A work of art, you see, has an existence quite independent of its creator. And when you look into such a work, it is always a mirror. It always yourself that you see in it ... not the author of the work. My lady friend, my multiple personality friend, and many others saw something of their own selves in my book. And they weren't ashamed of the self that they saw. But perhaps the self that Mr. Martes saw reflected in my book was a much darker one than he dared to admit to himself. For all his protestations, Mr. Martes insists that he read the book from cover to cover, leading me to suspect that he may have enjoyed some its "dirty bits" even though he may have hated himself in the morning. Perhaps he always had such fantasies of kinky sex and violence, but as long as he never saw them written out, he would never have to confront them. And perhaps if he did confront them, he could have more compassion for himself, and could even start to heal.
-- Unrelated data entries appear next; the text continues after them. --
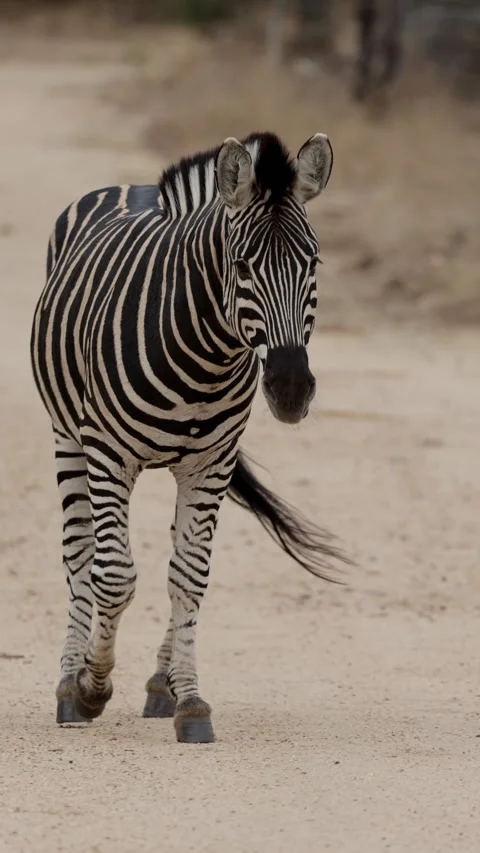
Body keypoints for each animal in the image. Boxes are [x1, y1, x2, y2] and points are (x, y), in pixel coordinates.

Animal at [31, 131, 349, 743]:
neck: (206, 355)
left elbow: (189, 575)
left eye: (313, 261)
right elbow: (113, 576)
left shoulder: (211, 464)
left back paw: (162, 684)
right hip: (66, 436)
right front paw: (92, 687)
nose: (291, 389)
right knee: (80, 554)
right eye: (242, 264)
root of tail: (136, 188)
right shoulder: (108, 454)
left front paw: (191, 700)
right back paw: (66, 685)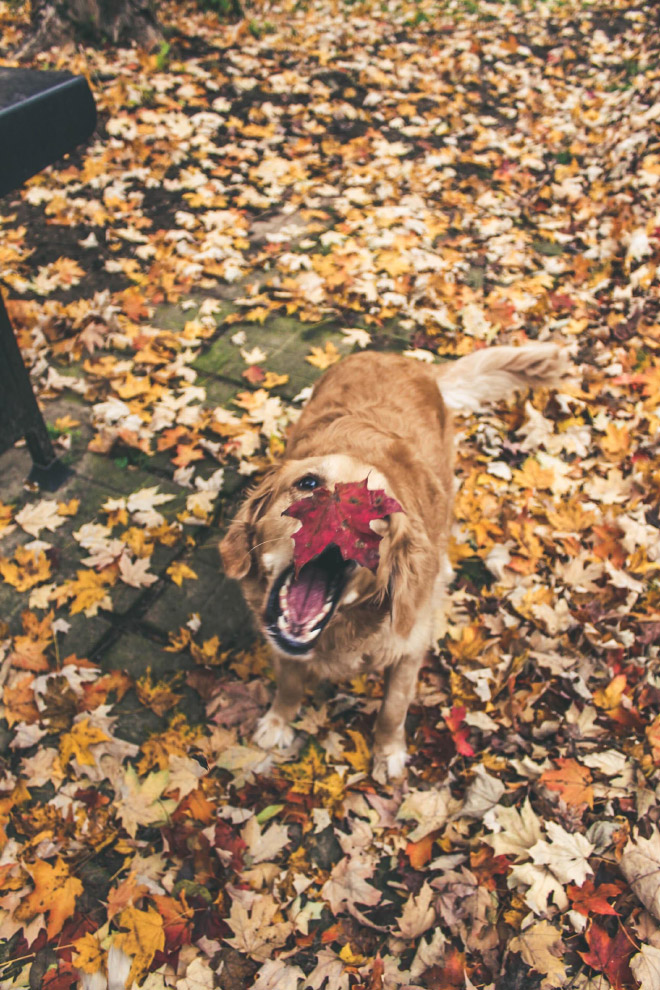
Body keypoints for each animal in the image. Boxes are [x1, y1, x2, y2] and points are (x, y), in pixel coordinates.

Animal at [219, 344, 564, 780]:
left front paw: (388, 753)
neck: (339, 634)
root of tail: (399, 357)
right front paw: (279, 720)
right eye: (308, 483)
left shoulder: (409, 649)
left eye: (379, 509)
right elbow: (290, 684)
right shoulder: (279, 639)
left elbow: (392, 710)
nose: (341, 518)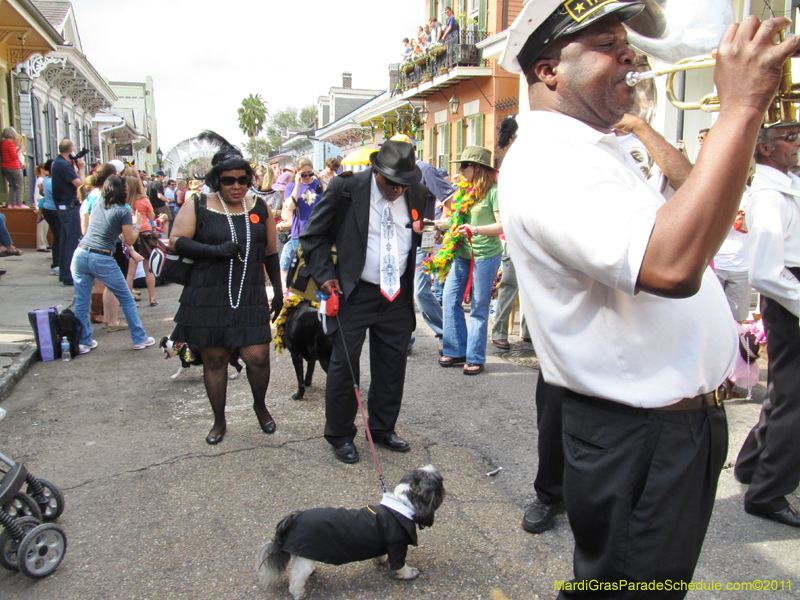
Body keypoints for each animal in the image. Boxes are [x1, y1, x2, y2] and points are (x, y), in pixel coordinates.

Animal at [256, 464, 444, 600]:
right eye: (440, 482)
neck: (402, 505)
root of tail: (295, 517)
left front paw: (381, 559)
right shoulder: (397, 545)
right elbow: (400, 565)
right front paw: (409, 573)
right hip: (303, 560)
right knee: (295, 578)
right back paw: (298, 593)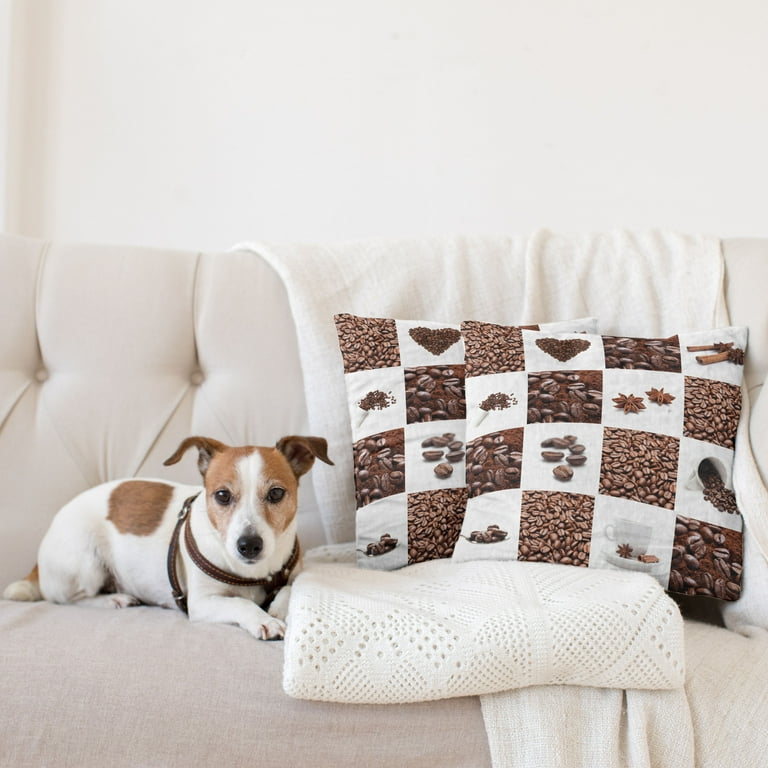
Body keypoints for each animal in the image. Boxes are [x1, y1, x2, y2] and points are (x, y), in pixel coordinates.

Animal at [3, 436, 332, 640]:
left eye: (276, 493)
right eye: (222, 496)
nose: (248, 545)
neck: (255, 574)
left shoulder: (291, 574)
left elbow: (290, 587)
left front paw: (278, 607)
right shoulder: (202, 603)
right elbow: (241, 604)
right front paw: (263, 619)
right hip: (86, 563)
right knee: (66, 599)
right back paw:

Of course, now I am psychoanalyzing this person I've never met, but as we say in kindergarten, He started it.
In my life I've had the privilege of meeting pretty much every living horror writer, from Stephen King to Dean Koontz to Ramsey Campbell and so on. Many, like the late Robert Bloch, became very close friends. And I will say this about horror writers: as a group, they are the sanest, happiest, least screwed-up humans I know. I think it's because they spend a lot of time in front of that mirror, and they've stared their way through all the dark parts, and they've seen at least a glimmer of light on the other side.